La constitution de ce groupement de colonies - impliquant la solidarité financière entre les territoires - permet de lancer des emprunts et de financer des programmes de grands travaux que les seuls budgets locaux n'auraient pu assumer. Une infrastructure ferroviaire et routière est ainsi mise en place à partir de la fin du XIXe siècle : la voie ferrée Dakar-Niger (1 288 km), reliant le Sénégal à Bamako et Koulikoro, est achevée en 1923 par l'ouverture du tronçon Thiès-Kayes et devient le principal axe commercial de l'A-OF ; en Guinée, la ligne Conakry-Kankan, qui assure le débouché des productions du Fouta-Djalon, est inaugurée en 1914 ; l'Abidjan-Niger, « le chemin de fer de l'arachide », construit à partir de 1908 afin de désenclaver la Haute-Volta, atteint Bobo-Dioulasso en 1947, mais n'arrivera à Ouagadougou qu'en 1954. Pendant l'entre-deux-guerres, l'apparition des camions de brousse est à l'origine de l'aménagement d'un important réseau routier (100 000 km en 1940, dont 32 000 de voies permanentes).
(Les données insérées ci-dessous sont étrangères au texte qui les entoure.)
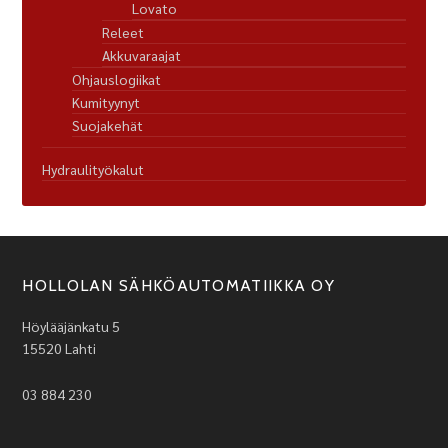
Lovato
Releet
Akkuvaraajat
Ohjauslogiikat
Kumityynyt
Suojakehät
Hydraulityökalut
HOLLOLAN SÄHKÖAUTOMATIIKKA OY
Höylääjänkatu 5
15520 Lahti
03 884 230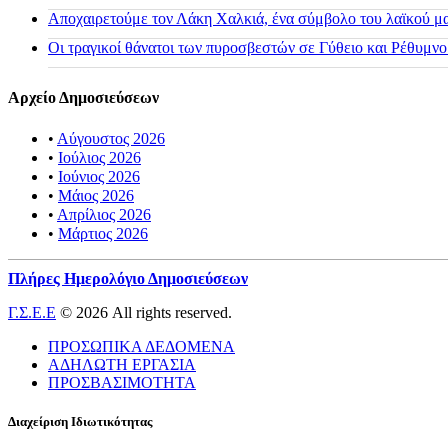
Αποχαιρετούμε τον Λάκη Χαλκιά, ένα σύμβολο του λαϊκού μας
Οι τραγικοί θάνατοι των πυροσβεστών σε Γύθειο και Ρέθυμνο
Αρχείο Δημοσιεύσεων
•
Αύγουστος 2026
•
Ιούλιος 2026
•
Ιούνιος 2026
•
Μάιος 2026
•
Απρίλιος 2026
•
Μάρτιος 2026
Πλήρες Ημερολόγιο Δημοσιεύσεων
Γ.Σ.Ε.Ε
© 2026 All rights reserved.
ΠΡΟΣΩΠΙΚΑ ΔΕΔΟΜΕΝΑ
ΑΔΗΛΩΤΗ ΕΡΓΑΣΙΑ
ΠΡΟΣΒΑΣΙΜΟΤΗΤΑ
Διαχείριση Ιδιωτικότητας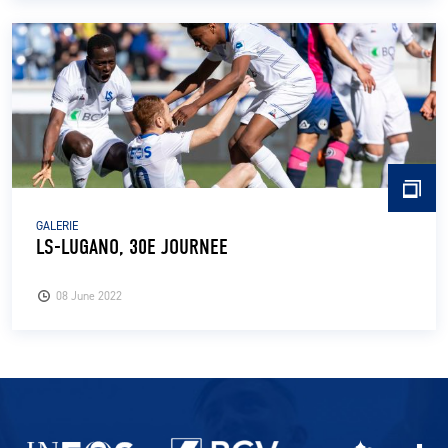
GALERIE
LS-LUGANO, 30E JOURNEE
08 June 2022
Partenaires du lausanne-Sport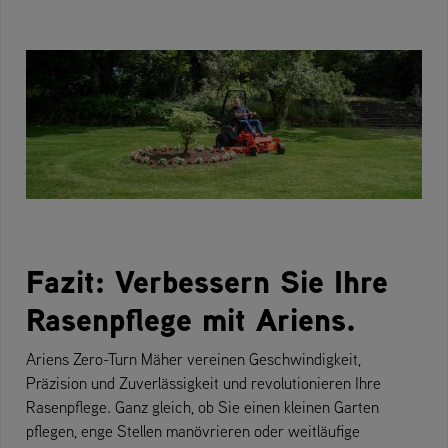
Fazit: Verbessern Sie Ihre
Rasenpflege mit Ariens.
Ariens Zero-Turn Mäher vereinen Geschwindigkeit,
Präzision und Zuverlässigkeit und revolutionieren Ihre
Rasenpflege. Ganz gleich, ob Sie einen kleinen Garten
pflegen, enge Stellen manövrieren oder weitläufige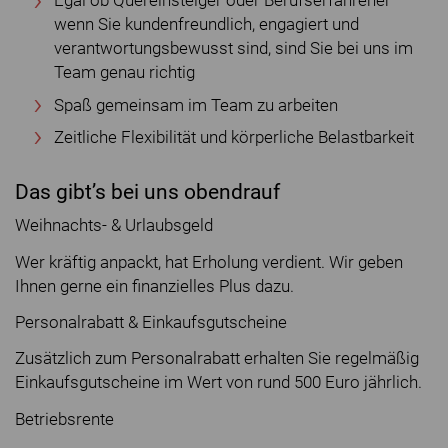
Egal ob Quereinsteiger oder Berufserfahrener –
wenn Sie kundenfreundlich, engagiert und
verantwortungsbewusst sind, sind Sie bei uns im
Team genau richtig
Spaß gemeinsam im Team zu arbeiten
Zeitliche Flexibilität und körperliche Belastbarkeit
Das gibt’s bei uns obendrauf
Weihnachts- & Urlaubsgeld
Wer kräftig anpackt, hat Erholung verdient. Wir geben
Ihnen gerne ein finanzielles Plus dazu.
Personalrabatt & Einkaufsgutscheine
Zusätzlich zum Personalrabatt erhalten Sie regelmäßig
Einkaufsgutscheine im Wert von rund 500 Euro jährlich.
Betriebsrente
L'infrastructure portuaire reste en revanche très insuffisante : Dakar est le seul port correctement équipé, les autres villes côtières n'étant pourvues que de wharfs et de rades foraines. Un ambitieux programme d'irrigation du delta intérieur du Niger est conçu par l'ingénieur Bélime sous l'égide de l'Office du Niger (fondé en 1932), avec pour objectif la mise en culture de près de 2 millions d'hectares et l'installation de 1 million de paysans voltaïques. Mais, en dépit de la belle réalisation du barrage de Sansanding (Soudan français, aujourd'hui Mali), ce projet grandiose ne connaît qu'un modeste début d'application.